**OBJETIVO DA TAREFA**
Reescreva o trecho que vai da linha que contém "Unlike ETFs and" até a linha que contém "own a variety of securities.", ambas incluídas, substituindo "Investors" por "Shareholders" e mantendo todo o resto igual.

[Entradas salvas]
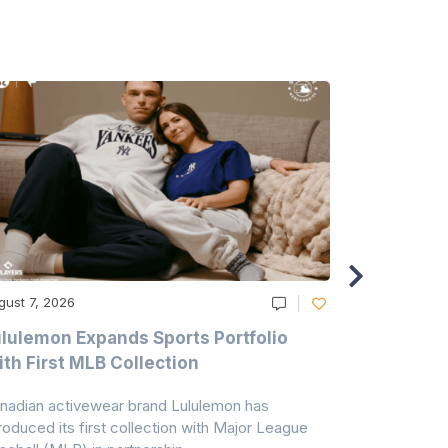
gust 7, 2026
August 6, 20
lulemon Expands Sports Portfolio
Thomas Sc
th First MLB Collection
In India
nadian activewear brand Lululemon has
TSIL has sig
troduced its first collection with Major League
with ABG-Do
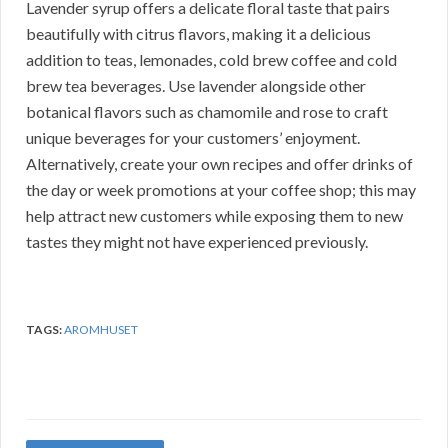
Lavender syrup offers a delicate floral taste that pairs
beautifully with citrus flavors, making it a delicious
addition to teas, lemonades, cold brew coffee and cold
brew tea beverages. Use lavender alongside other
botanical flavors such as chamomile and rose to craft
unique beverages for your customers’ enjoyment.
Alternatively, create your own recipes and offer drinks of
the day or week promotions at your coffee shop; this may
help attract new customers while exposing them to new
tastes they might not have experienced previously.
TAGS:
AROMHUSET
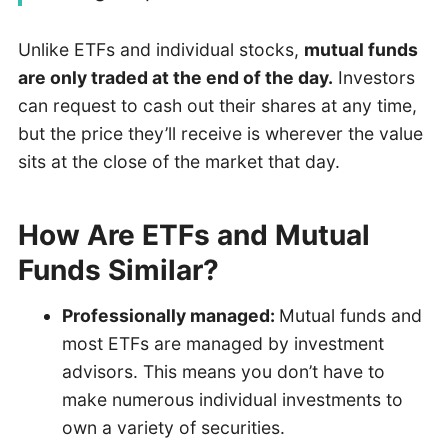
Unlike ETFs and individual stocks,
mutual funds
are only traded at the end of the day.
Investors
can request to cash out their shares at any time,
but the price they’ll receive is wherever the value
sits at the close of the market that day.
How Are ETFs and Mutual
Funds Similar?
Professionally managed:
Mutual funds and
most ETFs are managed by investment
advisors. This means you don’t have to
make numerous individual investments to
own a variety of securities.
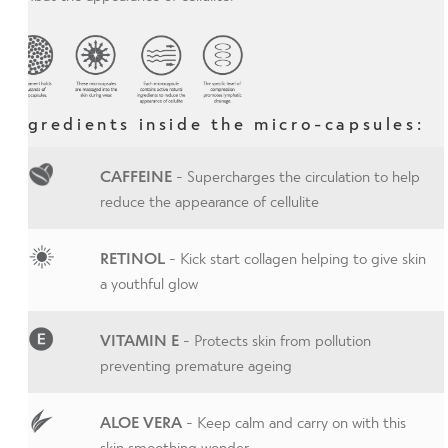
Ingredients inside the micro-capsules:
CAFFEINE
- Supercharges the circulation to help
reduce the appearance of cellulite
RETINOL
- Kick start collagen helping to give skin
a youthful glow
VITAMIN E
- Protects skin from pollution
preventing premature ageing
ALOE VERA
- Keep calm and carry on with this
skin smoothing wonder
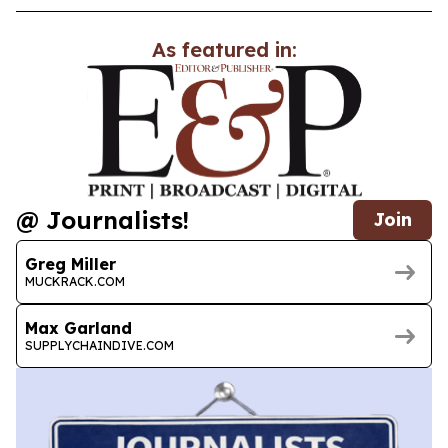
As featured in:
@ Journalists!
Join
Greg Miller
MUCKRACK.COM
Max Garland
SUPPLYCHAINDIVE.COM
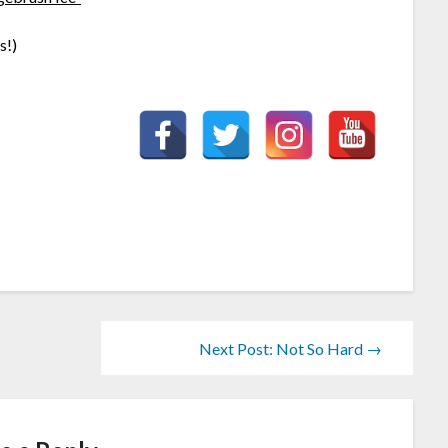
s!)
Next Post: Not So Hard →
==
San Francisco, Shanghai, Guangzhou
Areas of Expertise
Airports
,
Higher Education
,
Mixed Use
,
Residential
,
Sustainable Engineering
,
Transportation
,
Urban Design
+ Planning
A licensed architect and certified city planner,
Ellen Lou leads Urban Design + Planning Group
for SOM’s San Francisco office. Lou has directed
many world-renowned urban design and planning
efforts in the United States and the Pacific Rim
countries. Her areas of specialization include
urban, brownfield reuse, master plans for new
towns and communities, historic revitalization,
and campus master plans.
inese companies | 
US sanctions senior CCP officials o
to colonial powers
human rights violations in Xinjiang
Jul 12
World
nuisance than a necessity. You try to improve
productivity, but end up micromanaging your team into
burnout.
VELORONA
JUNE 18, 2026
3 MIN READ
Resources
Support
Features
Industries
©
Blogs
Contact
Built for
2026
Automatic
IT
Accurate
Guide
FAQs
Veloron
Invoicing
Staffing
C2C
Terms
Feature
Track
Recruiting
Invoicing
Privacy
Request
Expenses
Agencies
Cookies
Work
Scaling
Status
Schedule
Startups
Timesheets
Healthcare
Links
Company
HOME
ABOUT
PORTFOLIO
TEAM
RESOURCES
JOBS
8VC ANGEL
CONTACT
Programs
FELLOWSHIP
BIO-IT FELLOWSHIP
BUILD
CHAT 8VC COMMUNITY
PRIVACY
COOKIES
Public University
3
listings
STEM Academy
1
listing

**RESPOSTA DA TAREFA**
Unlike ETFs and individual stocks,
mutual funds
are only traded at the end of the day.
Shareholders
can request to cash out their shares at any time,
but the price they’ll receive is wherever the value
sits at the close of the market that day.
How Are ETFs and Mutual
Funds Similar?
Professionally managed:
Mutual funds and
most ETFs are managed by investment
advisors. This means you don’t have to
make numerous individual investments to
own a variety of securities.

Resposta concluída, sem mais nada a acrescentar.